Soil types evaluated for best fit Growers got a first-hand look at five PhytoGen Cottonseed varieties, including two to be considered for release in 2001, at a recent field day in Corcoran, Calif.

One of the two candidates, PHY 76 Pima, was developed with the goal of finding a variety that will mature earlier than PhytoGen's PHY 57 Pima, released in 1995, while maintaining PHY 57's high and stable yields.

In the company trials at 13 San Joaquin Valley locations from 1996 through 1999, PHY 76 yielded 1,292 pounds or 112 percent of the yields of the standard, Pima S-7, at those locations. However, in trials of the SJV Cotton Board at nine valley locations in 1998 and 1999, PHY 76 yields averaged 1,089 or 98 percent of S-7.

Match to soil type "For that reason," said PhytoGen's Dave Anderson, "we wanted to expand our testing program this year to learn what ground this cotton is best suited for and whether there were aberrations in testing." He urged growers to keep abreast of data from this year's trials and to evaluate it with S-7 in their own fields.

PHY 76, which shows fiber qualities equal or superior to S-7, is scheduled for SJVCB consideration for release in March 2001.

Scheduled for the board's review at the same time is PHY 72 Acala. It averaged 113 percent of the Maxxa standard yields in 1998 and 1999 SJVCB tests at 15 locations, and 115 percent of Maxxa in PhytoGen trials during 1996-999 at 16 locations.

Its agronomic qualities include a wilt rating of 130 percent of the standard, and its fiber qualities include fiber elongation 117 percent of the standard, although its fiber uniformity is 99 percent of Maxxa. It is slightly taller and has about the same maturity as the standard.

Phytogen's John Palmer said they do not release a variety unless it achieves at least a 6 percent improvement over the standard. In only one company trial, did it show less yield than Maxxa, at Lost Hills in 1998 when the yield on highly saline soil was 97 percent of Maxxa.

"Optimum yields is about all you have to know about PHY 72," he added. "This variety has a smaller boll packed with lint and a smaller seed. Because of the smaller seed you have to be careful not plant at the same rate as Maxxa."

Niche cotton Turning to PhytoGen 33 Acala, Palmer said it is a niche cotton for tough, salty or alkaline ground. It showed yields 103 percent of Maxxa in University of California trials at 16 valley locations in 1998 and 1999 and 105 percent of Maxxa in company trials at 17 locations in 1997-99.

"It requires more water management, such as you might give the old SJ-2, and lots more Pix, probably double what you'd apply for Maxxa. It puts the early bolls well off the ground so the picker can reach them."

Another benefit of PhytoGen 33 is high seed yields. Seed supplies are limited, and the company expects PHY 72 to eventually replace it.

PhytoGen 78 Acala, in the early stages of development, showed 106 percent of Maxxa yields at 1999 SJVCB trials at four valley sites.
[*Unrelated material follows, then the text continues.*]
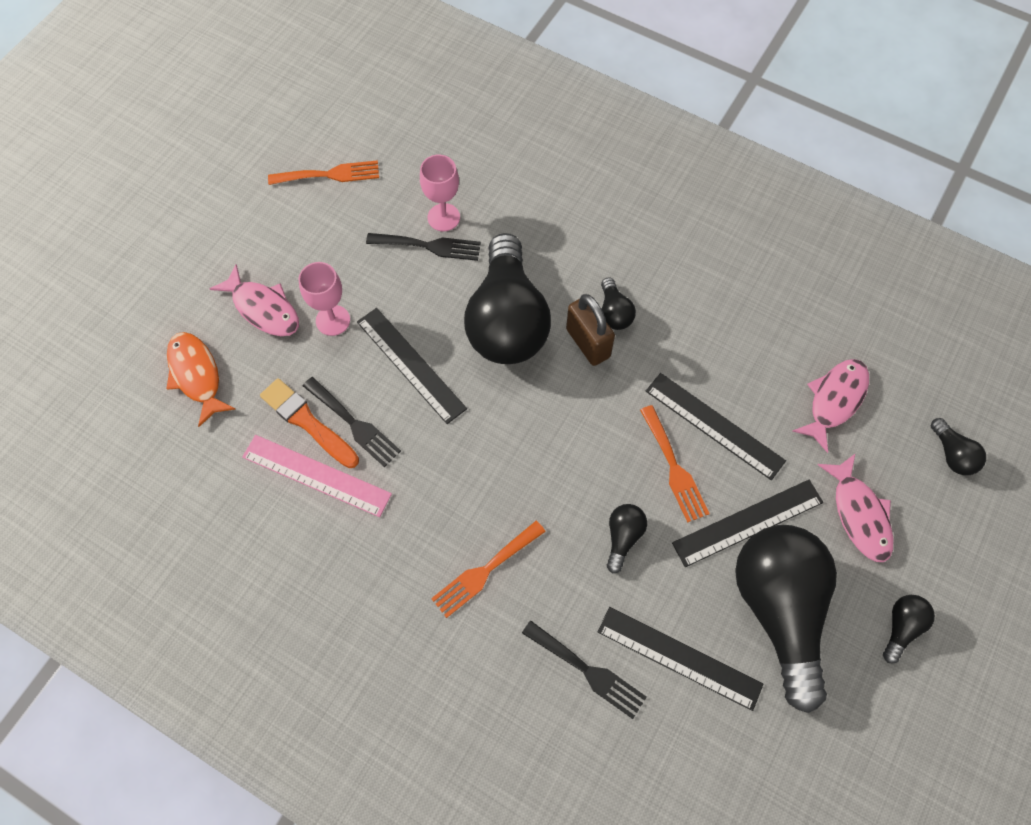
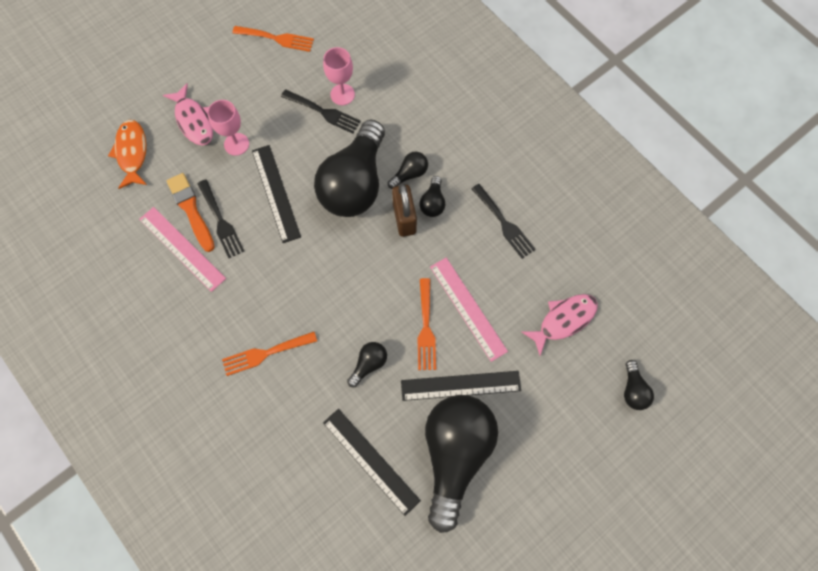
camera: 20 degrees right, 5 degrees up
(588, 671) = (305, 447): black fork -> black fork (504, 224)
(714, 425) = (468, 308): black ruler -> pink ruler
(859, 514) = (543, 408): pink fish -> none
(901, 627) = (537, 499): black light bulb -> black light bulb (410, 174)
An early maturity variety, it placed high the board's screening program last year and has two more years of board testing ahead of it.

Joel Mahill, PhytoGen's station manager and breeder at Corcoran, noting the goal of the breeding program is to achieve highest possible yields, said PHY 78 registered a 119 percent yield rating against Maxxa in company tests at 12 locations in 1997-99.

Highly adaptive "But its strength is not only in yield potential. It has adaptability to conditions up and down the valley. Adaptability, or the accumulation of positive, favorable traits, is as much genetically controlled as yield, or fiber properties or boll size," he said. Various genetically modified traits of Bt resistance and herbicide tolerance are being introduced to it.

Mahill said PHY 78, which also has good wilt tolerance, could fill the need for an earlier maturing Acala in the valley.

PHY 57 Pima, also known as PSC 57, was released in 1995 and showed 102 percent of the yield of Pima S-7 in SJVCB trials in nine locations during 1995-97 and 107 percent of the yield of Pima S-7 in company trials at 16 locations during 1996-99.

PHY 57 is taller and five to seven days later in maturity than S-7 and gin turnout slightly less than the standard. HVI Fiber elongation tests show a 14 percent advantage over S-7 but a micronaire reading of 94 percent of S-7.

PHY 57 requires experience and skill in water management, and to regulate vegetative growth, bloom should be visible before irrigation.